Sometimes it rained. Not water. Blood. A thin red mist fell from unseen glands above, coating him from head to toe. The droplets clung like sweat, slowly running down into the corners of his mouth, salty and thick with iron. Occasionally, a hard object would crunch beneath him—a shard of bone, smooth but sharp. The first time he stepped on one, it sliced into his heel. He cried out and fell to his knees. But the blood, once again, seemed to stitch him back together, leaving behind only a dull ache.
He was beginning to acclimate. The nausea dulled. The stink faded into the background. Even the warmth of the blood began to feel oddly soothing. He still hated it—every squelch, every slick sound—but his body had stopped rejecting it outright.
That's when the voice came.
"Don't be too happy just yet."
Nemo flinched and whirled around—too quickly. His foot slipped on a wet patch, and he fell hard onto a cluster of bone shards. Pain flared in his shoulder as a sharp piece drove into his skin.
He groaned and looked up. Standing a short distance away on the undulating hillside was a youth.
He was… breathtaking.
Alabaster skin, pristine and luminous, untouched by blood or filth. Hair like molten gold fell past his shoulders, and his eyes glowed with a light too pure to be natural. He, too, was naked, yet his body radiated a kind of untouched grace, like a statue given life. No blemish marked him, no blood clung to his feet. He looked like something that should not exist here—an ethereal visitor in a world of rot.
"The creature is just observing you," the youth said, voice as soft as silk. "Testing your reaction to its insides. The real trial has yet to begin."
Nemo scrambled upright, careful this time not to slip again.
"Who are you?" he asked.
No answer came. But something in the youth's golden eyes told him the question was futile. Some truths were not yet allowed to be spoken.

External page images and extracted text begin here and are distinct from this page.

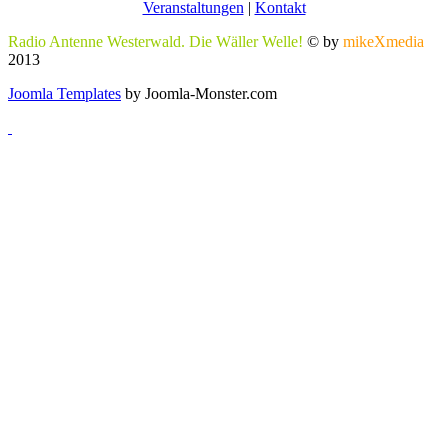
Veranstaltungen
|
Kontakt
Radio Antenne Westerwald. Die Wäller Welle!
© by
mikeXmedia
2013
Joomla Templates
by Joomla-Monster.com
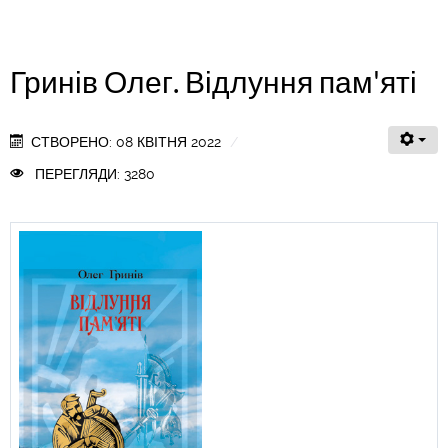
Гринів Олег. Відлуння пам'яті
СТВОРЕНО: 08 КВІТНЯ 2022
ПЕРЕГЛЯДИ: 3280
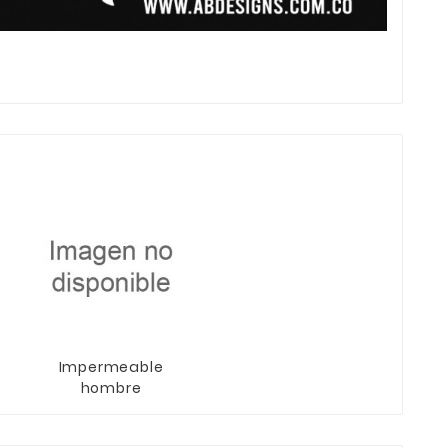
Impermeable
hombre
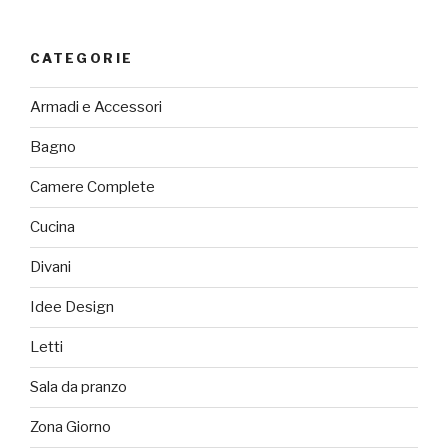
CATEGORIE
Armadi e Accessori
Bagno
Camere Complete
Cucina
Divani
Idee Design
Letti
Sala da pranzo
Zona Giorno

"What do you mean by 'creature'?"
"This is its stomach," the youth replied calmly. "The lowest part of it. The rootbed. This is where its Tree of Hunger anchors itself."
Nemo turned slowly, following the tree's towering form from its monstrous base to where it disappeared beyond the stomach's walls. The closer he looked, the more he saw—muscles twitching beneath bark-like flesh, pulsing veins as thick as tree roots, and the entire structure breathing.

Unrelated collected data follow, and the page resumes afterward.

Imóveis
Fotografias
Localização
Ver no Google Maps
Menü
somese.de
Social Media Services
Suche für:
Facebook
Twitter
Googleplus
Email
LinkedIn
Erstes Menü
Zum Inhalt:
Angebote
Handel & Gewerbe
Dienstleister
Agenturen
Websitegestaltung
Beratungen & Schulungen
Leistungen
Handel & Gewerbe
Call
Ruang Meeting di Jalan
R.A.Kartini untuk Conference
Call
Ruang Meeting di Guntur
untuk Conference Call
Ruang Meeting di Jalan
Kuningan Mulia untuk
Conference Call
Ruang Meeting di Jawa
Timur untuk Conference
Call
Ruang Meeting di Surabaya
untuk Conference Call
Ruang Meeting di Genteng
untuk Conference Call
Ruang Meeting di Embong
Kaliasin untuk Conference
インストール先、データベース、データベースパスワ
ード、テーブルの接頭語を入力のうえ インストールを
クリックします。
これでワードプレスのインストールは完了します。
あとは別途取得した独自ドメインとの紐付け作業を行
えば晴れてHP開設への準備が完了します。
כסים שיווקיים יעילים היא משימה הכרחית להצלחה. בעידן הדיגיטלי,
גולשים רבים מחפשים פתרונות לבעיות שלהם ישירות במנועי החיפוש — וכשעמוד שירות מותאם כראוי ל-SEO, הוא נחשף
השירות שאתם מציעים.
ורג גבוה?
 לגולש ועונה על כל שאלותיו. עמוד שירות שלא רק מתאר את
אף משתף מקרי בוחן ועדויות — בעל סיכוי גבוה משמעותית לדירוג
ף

It was alive. Fully. Horribly.
"It seems bigger than the others," Nemo murmured.
The youth stepped beside him, barefoot on the blood-slick hill, yet not a drop clung to him. He looked up at the tree with serene contempt.
"Don't be fooled. Size is a trick. It wants to be seen as vast, unknowable. But it is no different from anything else that feeds without restraint. It has no principles. No honor. It is bound, crippled by its own hunger."
Nemo glanced sideways. "Why are you telling me this?"
"Because you're part of my escape," the youth said simply. "And that means I need you alive."
Suspicion prickled Nemo's skin. The youth's appearance, his knowledge, his strange purity—none of it felt like coincidence. "Why are you here?" he asked, voice tight.